As Woodberry Down Estate undergoes a vast, transformative regeneration, Woodberry Down Community Organisation have begun a project to uncover and celebrate its remarkable history. The People’s Story of Woodberry Down Project seeks to tell the multitude of stories that trace the estate from its post-war beginning to the present through the voices of its residents.

Woodberry Down Estate was built by the London County Council, housing working class residents from around London and becoming one of the largest estates in Europe. The history begins with the caricatured “slum-dwellers” of late 1940s to the arrival of the “respectable working class” of the 1950s, continuing to the large Turkish community of today. The stories will illustrate a lively history of community activity, from the community club of the 1950s, through campaigning groups such as the Save the Reservoirs Campaign in the 1990s to the more contemporary campaigns over regeneration. Coupled with this will be stories around the New River, which forms the boundaries of the estate and this year celebrates its400th anniversary.

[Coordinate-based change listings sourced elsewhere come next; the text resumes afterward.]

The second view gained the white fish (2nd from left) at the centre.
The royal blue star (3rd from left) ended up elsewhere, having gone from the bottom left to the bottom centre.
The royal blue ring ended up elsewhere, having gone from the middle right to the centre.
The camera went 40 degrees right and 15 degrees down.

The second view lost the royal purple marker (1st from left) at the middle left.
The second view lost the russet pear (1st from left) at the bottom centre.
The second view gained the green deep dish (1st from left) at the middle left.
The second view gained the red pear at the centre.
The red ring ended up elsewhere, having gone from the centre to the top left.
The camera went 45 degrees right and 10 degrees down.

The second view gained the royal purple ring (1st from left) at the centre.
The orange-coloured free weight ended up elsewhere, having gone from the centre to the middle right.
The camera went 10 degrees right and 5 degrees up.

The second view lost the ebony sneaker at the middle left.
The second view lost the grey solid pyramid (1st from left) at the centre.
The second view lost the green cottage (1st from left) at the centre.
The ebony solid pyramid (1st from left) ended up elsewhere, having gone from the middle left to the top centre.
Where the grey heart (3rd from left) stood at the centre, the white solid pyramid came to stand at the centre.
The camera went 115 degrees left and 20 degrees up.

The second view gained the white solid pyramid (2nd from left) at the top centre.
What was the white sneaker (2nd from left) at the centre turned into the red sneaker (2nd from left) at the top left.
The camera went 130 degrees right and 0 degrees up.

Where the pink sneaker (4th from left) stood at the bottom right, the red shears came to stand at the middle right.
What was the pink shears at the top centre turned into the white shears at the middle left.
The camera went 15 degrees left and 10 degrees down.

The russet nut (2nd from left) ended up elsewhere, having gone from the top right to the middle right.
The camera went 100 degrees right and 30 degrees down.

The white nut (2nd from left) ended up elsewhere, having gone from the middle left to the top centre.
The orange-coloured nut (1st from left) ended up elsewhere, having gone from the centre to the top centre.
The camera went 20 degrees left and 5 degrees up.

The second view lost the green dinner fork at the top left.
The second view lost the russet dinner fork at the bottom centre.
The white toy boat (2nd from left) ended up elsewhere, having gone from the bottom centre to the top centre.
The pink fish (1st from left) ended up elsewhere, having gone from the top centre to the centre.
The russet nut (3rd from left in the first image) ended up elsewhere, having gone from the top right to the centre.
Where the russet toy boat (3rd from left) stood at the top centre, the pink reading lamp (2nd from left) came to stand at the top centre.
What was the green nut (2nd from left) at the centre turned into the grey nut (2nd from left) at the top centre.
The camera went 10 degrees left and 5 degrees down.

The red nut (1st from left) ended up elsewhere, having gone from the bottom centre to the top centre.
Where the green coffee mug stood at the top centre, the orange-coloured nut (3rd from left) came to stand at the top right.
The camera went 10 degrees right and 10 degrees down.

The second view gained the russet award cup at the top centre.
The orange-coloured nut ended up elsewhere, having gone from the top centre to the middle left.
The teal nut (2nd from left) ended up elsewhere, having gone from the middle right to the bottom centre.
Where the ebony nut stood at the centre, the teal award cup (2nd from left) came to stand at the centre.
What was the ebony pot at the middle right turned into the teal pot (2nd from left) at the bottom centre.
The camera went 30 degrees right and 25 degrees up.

There will also be narratives around the innovative schooling and health centres on the estate, which saw not only the first purpose-built comprehensive school in London, but also the blueprint for London’s first NHS health centre. Community will have a strong focus, from the positive integration of the orthodox Jewish community with their neighbours in the estate to the gradual transformation of the area and the lives of the immigrants who have made Woodberry Down their home.

The project will research and make accessible the social history of Woodberry Down Estate in Hackney, North London, which is currently one of the most socially and economically deprived areas in Hackney and England. But it is also undergoing the largest housing regeneration in the UK.  All existing 2000 flats will be demolished; some have already been replaced by a mixture of social and private housing. The upcoming years will bear witness to a dramatic change in the physical and social composition of the area. Using oral history methodology and archives research, our project will record the history of our community before it becomes unrecognisable.

Through local volunteers as well as working with the newly opened Academy secondary school, we will produce a permanent record of an estate which is too often depicted as crime-ridden and run down. Through a book and an exhibition, as well as events and community outreach throughout the year, we will tell a story that celebrates our community, its  history and the continuing value of Woodberry Down to the new community.

Woodberry Down Community Organisation is working on this project in partnership with Eastside Community Heritage, Manor House Development, Genesis Housing Association, Berkeley Group and Hackney Council.